◆ Consigne écrite A
Repérez chaque ligne des enregistrements ci-dessous qui contient le mot « instrument », puis recopiez-la.

Le judaïsme se traduit par l’application des commandements de la Torah, la loi divine. Il en va de la prière à la consommation d’aliments réglementés en passant par le repos du septième jour, et couvre d’une manière générale tous les aspects de la vie d’un juif. Se manifestant dans tous les domaines de la vie quotidienne et au vu de son étendue, il va sans dire que tous ne sont pas logés à la même enseigne dans la mise en vigueur des exigences. 

Celui qui, fraîchement initié, s’applique prescriptions de la Torah, n’a pas le même niveau spirituel que le Rav Aharon Leib Steinman, de mémoire bénie, l’un des grands maîtres de la génération, avec sa piété légendaire, et cela est très bien ainsi car les grands sauts ne sont pas franchement encouragés dans le judaïsme : leur effet est trop éphémère, nous disait le Gaon de Vilna.

Le temps et la pratique assidue sont les meilleurs alliés de l’évolution spirituelle. Ils permettent l’investissement sincère et les résultats deviennent alors palpables dans ce domaine-là. On sent de l’élévation dans la prière, de la finesse d’esprit dans l’étude de la Torah, du bien-être durant les jours de fêtes mais surtout de la satisfaction d’avoir réussi l’exploit de changer sa nature…

Mais si le judaïsme offre la sérénité à ses fidèles, le chemin pour y parvenir n’est pas de tout repos. Parfois, les interrogations se mêlent à la contrariété ou encore à la frustration, à la déception…

Ne pas en vouloir à D.ieu !

Plus on avance dans le judaïsme, plus on s’engage dans la pratique des Mitsvot (les commandements), et plus l’effort devient le lot du quotidien. On se soumet à la Torah, nos habitudes changent, et on s’habitue à faire abnégation de soi et de ses envies…

Alors, pour persévérer dans la voie, on s’aide par l’approfondissement des textes, on va à des cours de Torah qui nous révèlent que le but profond de toute la pratique est de créer un lien avec D.ieu, nos efforts ne sont pas vains, ils s’inscrivent dans la tentative d’une relation avec le divin.

Le roi Salomon illustre cette relation dans Chir Hachirim, le Cantique des Cantiques, lorsqu’il fait référence à l’histoire passionnelle d’un mari et de son épouse – D.ieu vis-à-vis du peuple d’Israël. La Torah elle-même fait référence au lien qu’un père entretient avec son fils pour illustrer la relation entre le Créateur et sa créature, l’homme (Deutéronome 8, 5). Nous voyons donc qu’au-delà d’être une question de pratique, il s’agit d’établir une relation avec D.ieu ; les Mitsvot ont bien pour but de créer un lien indéfectible avec le divin.

◆ Informations fournies
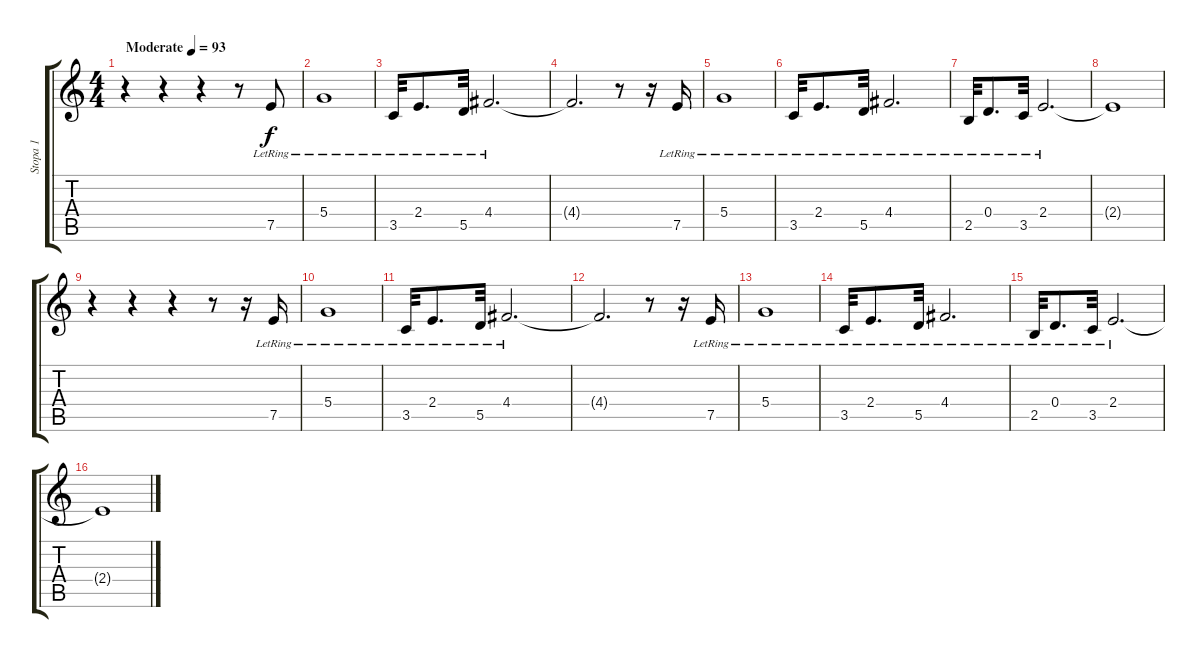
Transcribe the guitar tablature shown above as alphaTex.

\track ("Stopa 1" "Stopa 1") {instrument acousticguitarnylon}
\staff {score tabs}
\tuning (E4 B3 G3 D3 A2 E2) {hide}
\ts (4 4)
\tempo (93 "Moderate")
\clef g2
\ks c
r.4{dy f instrument acousticguitarnylon} r.4 r.4 r.8 7.5{lr}.8 |
5.4{lr}.1 |
3.5{lr}.32 2.4{lr}.8{d} 5.5{lr}.32 4.4{lr}.2{d} |
4.4{t}.2{d} r.8 r.16 7.5{lr}.16 |
5.4{lr}.1 |
3.5{lr}.32 2.4{lr}.8{d} 5.5{lr}.32 4.4{lr}.2{d} |
2.5{lr}.32 0.4{lr}.8{d} 3.5{lr}.32 2.4{lr}.2{d} |
2.4{t}.1 |
r.4 r.4 r.4 r.8 r.16 7.5{lr}.16 |
5.4{lr}.1 |
3.5{lr}.32 2.4{lr}.8{d} 5.5{lr}.32 4.4{lr}.2{d} |
4.4{t}.2{d} r.8 r.16 7.5{lr}.16 |
5.4{lr}.1 |
3.5{lr}.32 2.4{lr}.8{d} 5.5{lr}.32 4.4{lr}.2{d} |
2.5{lr}.32 0.4{lr}.8{d} 3.5{lr}.32 2.4{lr}.2{d} |
2.4{t}.1
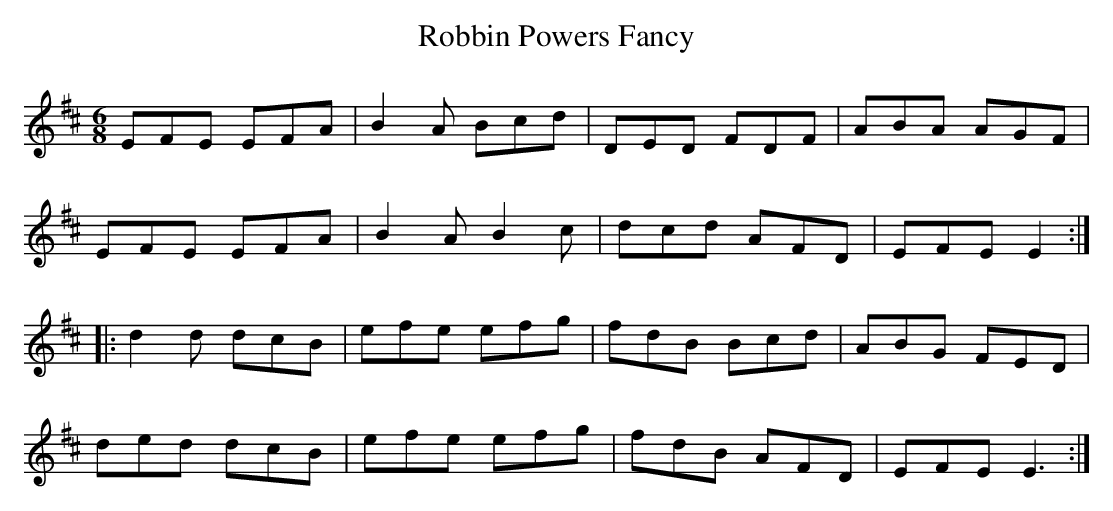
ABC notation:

X:1
T:Robbin Powers Fancy
M:6/8
L:1/8
K:Edor
EFE EFA | B2A Bcd | DED FDF | ABA AGF |
EFE EFA | B2A B2c | dcd AFD | EFE E2 :|
|: d2d dcB | efe efg | fdB Bcd | ABG FED |
ded dcB | efe efg | fdB AFD | EFE E3 :|]
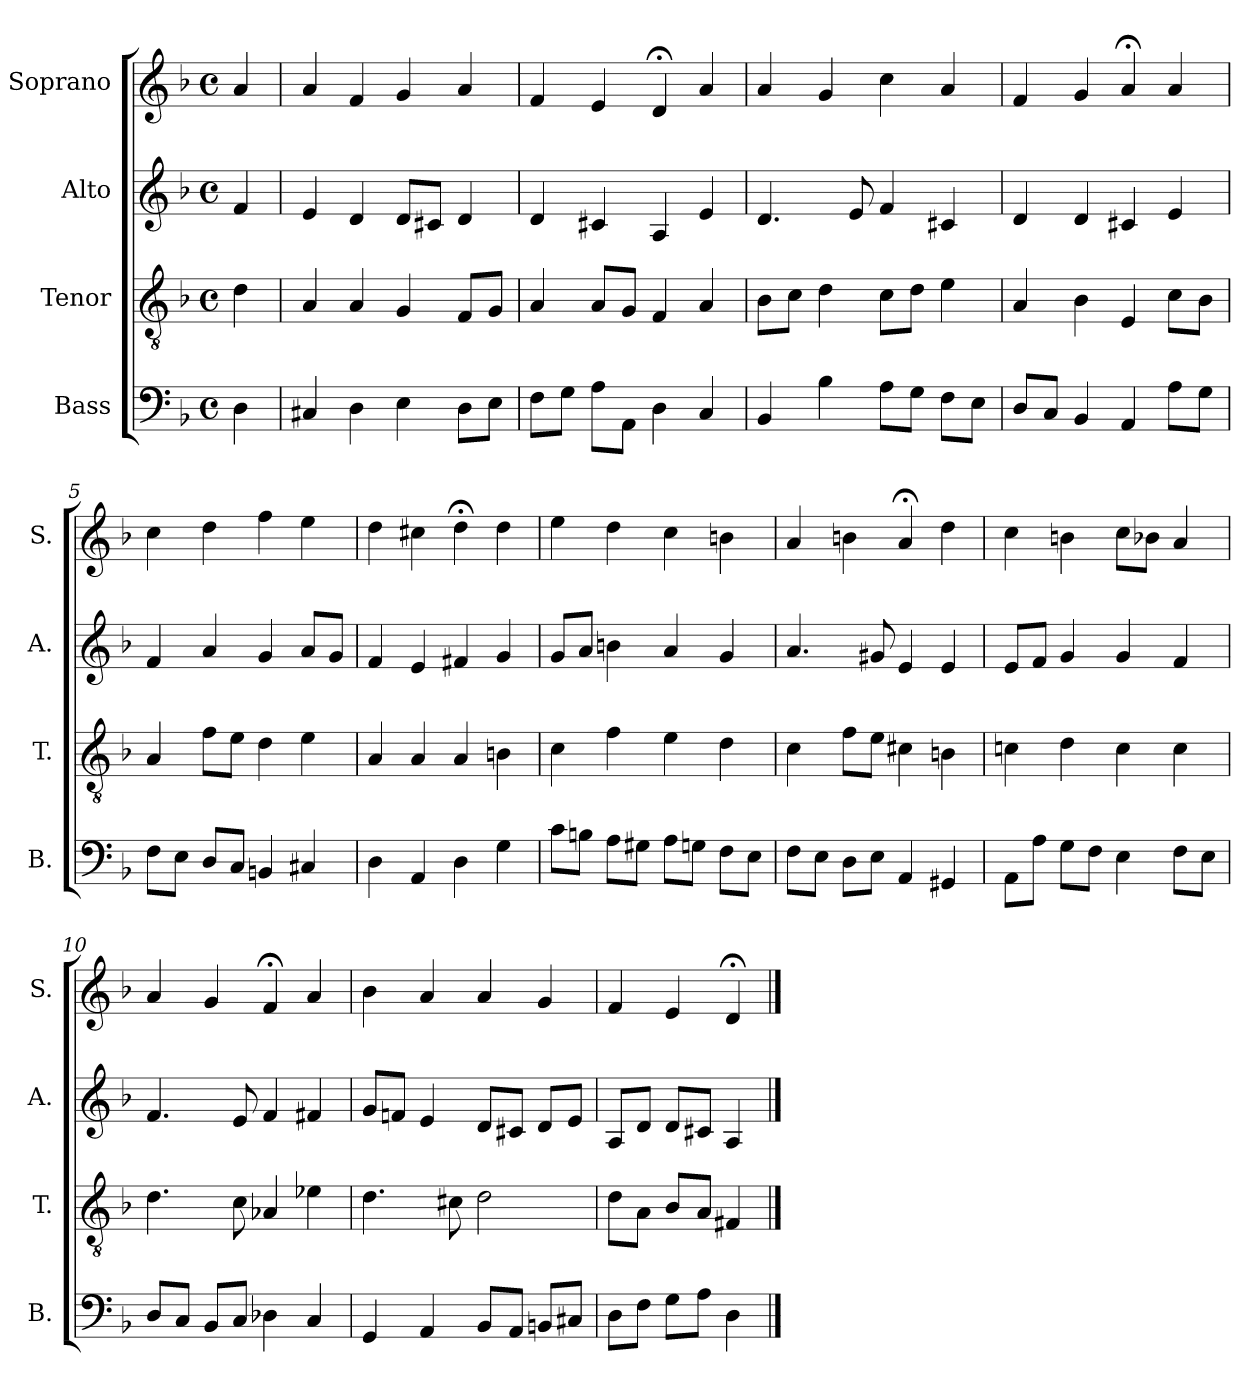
**kern	**kern	**kern	**kern
*part4	*part3	*part2	*part1
*staff4	*staff3	*staff2	*staff1
*I"Bass	*I"Tenor	*I"Alto	*I"Soprano
*I'B.	*I'T.	*I'A.	*I'S.
*clefF4	*clefGv2	*clefG2	*clefG2
*k[b-]	*k[b-]	*k[b-]	*k[b-]
*d:	*d:	*d:	*d:
*M4/4	*M4/4	*M4/4	*M4/4
*met(c)	*met(c)	*met(c)	*met(c)
=	=	=	=
4D\	4d\	4f/	4a/
=1	=1	=1	=1
4C#X/	4A/	4e/	4a/
4D\	4A/	4d/	4f/
4E\	4G/	8d/L	4g/
.	.	8c#X/J	.
8D\L	8F/L	4d/	4a/
8E\J	8G/J	.	.
=2	=2	=2	=2
8F\L	4A/	4d/	4f/
8G\J	.	.	.
8A\L	8A/L	4c#X/	4e/
8AA\J	8G/J	.	.
4D\	4F/	4A/	4d;</
4C/	4A/	4e/	4a/
=3	=3	=3	=3
4BB-/	8B-\L	4.d/	4a/
.	8c\J	.	.
4B-\	4d\	.	4g/
.	.	8e/	.
8A\L	8c\L	4f/	4cc\
8G\J	8d\J	.	.
8F\L	4e\	4c#X/	4a/
8E\J	.	.	.
=4	=4	=4	=4
8D/L	4A/	4d/	4f/
8C/J	.	.	.
4BB-/	4B-\	4d/	4g/
4AA/	4E/	4c#X/	4a;</
8A\L	8c\L	4e/	4a/
8G\J	8B-\J	.	.
!!LO:LB:g=z
=5	=5	=5	=5
8F\L	4A/	4f/	4cc\
8E\J	.	.	.
8D/L	8f\L	4a/	4dd\
8C/J	8e\J	.	.
4BBn/	4d\	4g/	4ff\
4C#X/	4e\	8a/L	4ee\
.	.	8g/J	.
=6	=6	=6	=6
4D\	4A/	4f/	4dd\
4AA/	4A/	4e/	4cc#X\
4D\	4A/	4f#X/	4dd;<\
4G\	4Bn\	4g/	4dd\
=7	=7	=7	=7
8c\L	4c\	8g/L	4ee\
8Bn\J	.	8a/J	.
8A\L	4f\	4bn\	4dd\
8G#X\J	.	.	.
8A\L	4e\	4a/	4cc\
8Gn\J	.	.	.
8F\L	4d\	4g/	4bn\
8E\J	.	.	.
=8	=8	=8	=8
8F\L	4c\	4.a/	4a/
8E\J	.	.	.
8D\L	8f\L	.	4bn\
8E\J	8e\J	8g#X/	.
4AA/	4c#X\	4e/	4a;</
4GG#X/	4Bn\	4e/	4dd\
!!LO:LB:g=z
=9	=9	=9	=9
8AA\L	4cn\	8e/L	4cc\
8A\J	.	8f/J	.
8G\L	4d\	4g/	4bn\
8F\J	.	.	.
4E\	4c\	4g/	8cc\L
.	.	.	8b-X\J
8F\L	4c\	4f/	4a/
8E\J	.	.	.
=10	=10	=10	=10
8D/L	4.d\	4.f/	4a/
8C/J	.	.	.
8BB-/L	.	.	4g/
8C/J	8c\	8e/	.
4D-X\	4A-X/	4f/	4f;</
4C/	4e-X\	4f#X/	4a/
=11	=11	=11	=11
4GG/	4.d\	8g/L	4b-\
.	.	8fn/J	.
4AA/	.	4e/	4a/
.	8c#X\	.	.
8BB-/L	2d\	8d/L	4a/
8AA/J	.	8c#X/J	.
8BBn/L	.	8d/L	4g/
8C#X/J	.	8e/J	.
=12	=12	=12	=12
8D\L	8d\L	8A/L	4f/
8F\J	8A\J	8d/J	.
8G\L	8B-/L	8d/L	4e/
8A\J	8A/J	8c#X/J	.
4D\	4F#X/	4A/	4d;</
==	==	==	==
*-	*-	*-	*-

◆ Consigne écrite B
Veuillez recopier mot pour mot le texte sur le judaïsme, depuis « Le roi Salomon » jusqu'à « indéfectible avec le divin. » inclus.

◆ Corrigé de l'exercice A
\track ("Stopa 1" "Stopa 1") {instrument acousticguitarnylon}
r.4{dy f instrument acousticguitarnylon} r.4 r.4 r.8 7.5{lr}.8 |

◆ Corrigé de l'exercice B
Le roi Salomon illustre cette relation dans Chir Hachirim, le Cantique des Cantiques, lorsqu’il fait référence à l’histoire passionnelle d’un mari et de son épouse – D.ieu vis-à-vis du peuple d’Israël. La Torah elle-même fait référence au lien qu’un père entretient avec son fils pour illustrer la relation entre le Créateur et sa créature, l’homme (Deutéronome 8, 5). Nous voyons donc qu’au-delà d’être une question de pratique, il s’agit d’établir une relation avec D.ieu ; les Mitsvot ont bien pour but de créer un lien indéfectible avec le divin.